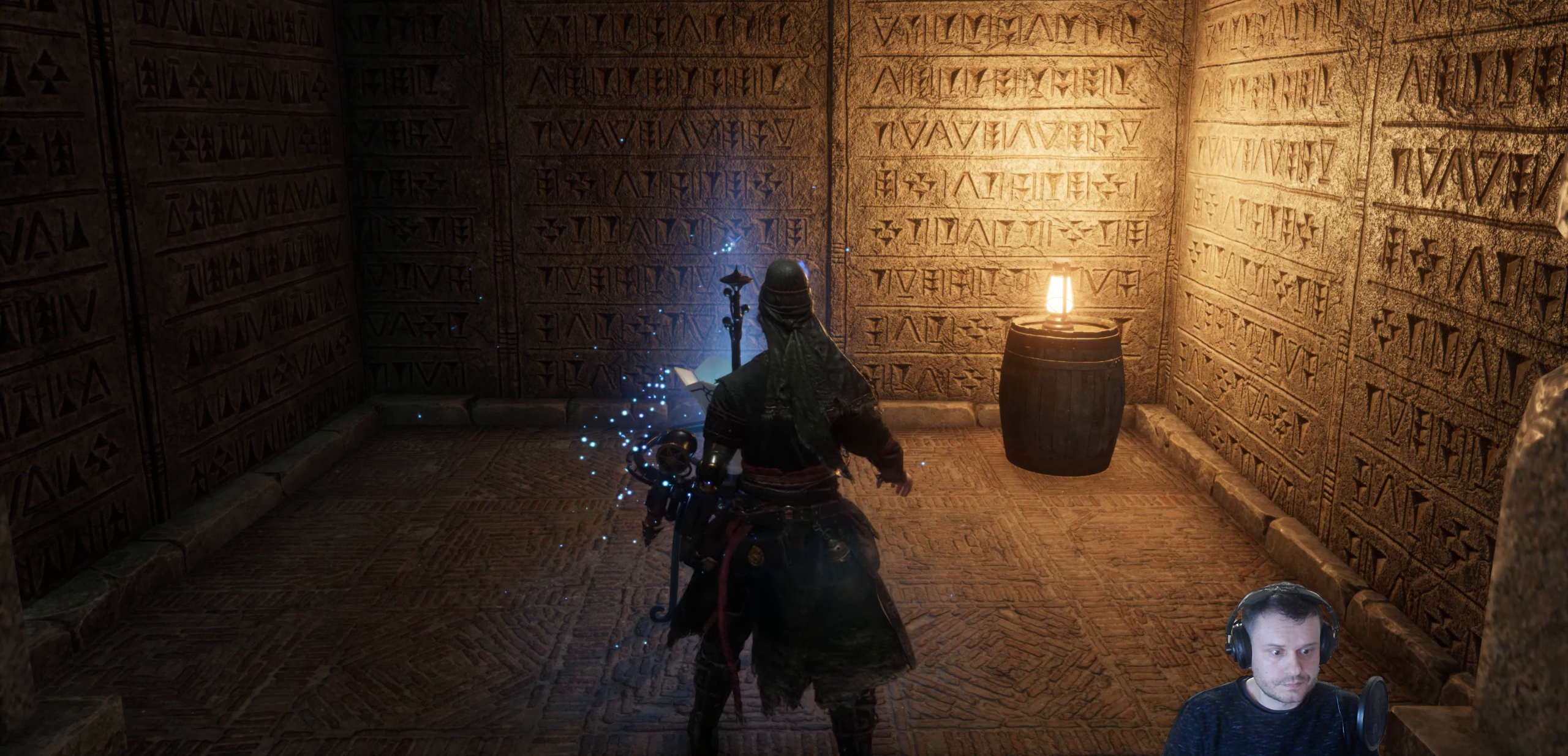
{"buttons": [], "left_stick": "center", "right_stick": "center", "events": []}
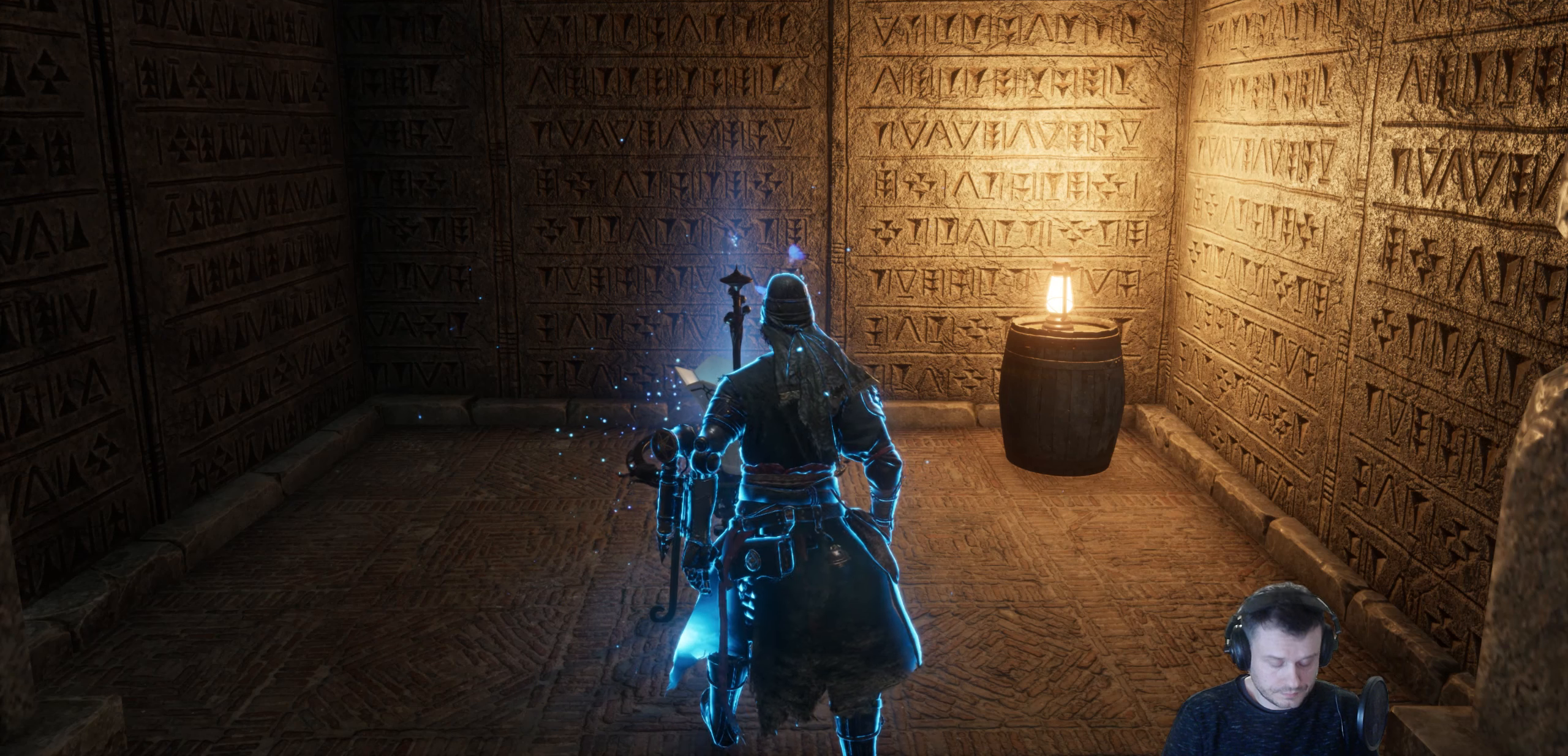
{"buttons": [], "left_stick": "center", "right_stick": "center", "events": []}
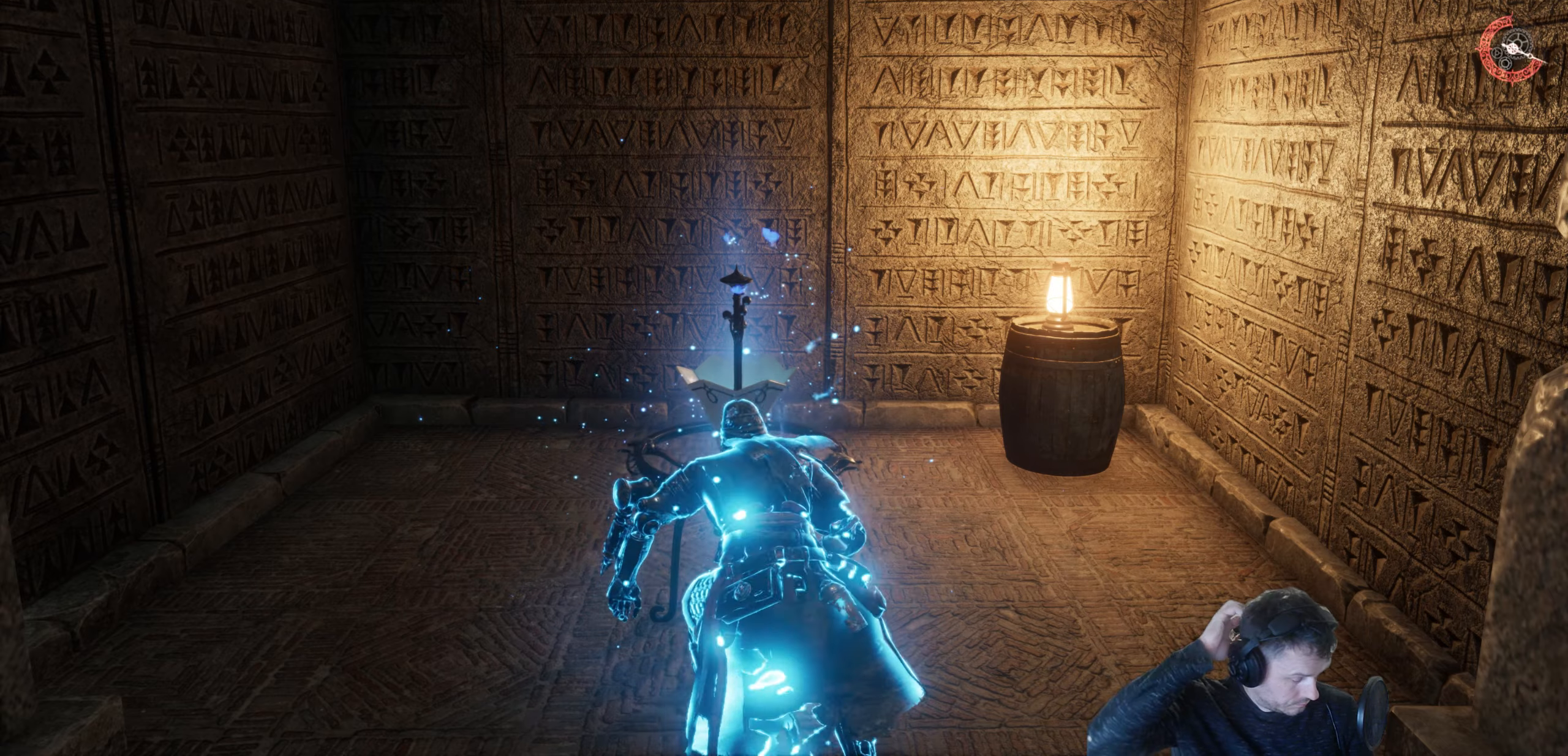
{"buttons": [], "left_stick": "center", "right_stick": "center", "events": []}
* * * * * * *
→ **TASK OBJECTIVE**
For this task, give the full listing again verbatim and keep out every picture.

→ **RESPONSE TO THE TASK**
{"buttons": [], "left_stick": "center", "right_stick": "center", "events": []}
{"buttons": [], "left_stick": "center", "right_stick": "center", "events": []}
{"buttons": [], "left_stick": "center", "right_stick": "center", "events": []}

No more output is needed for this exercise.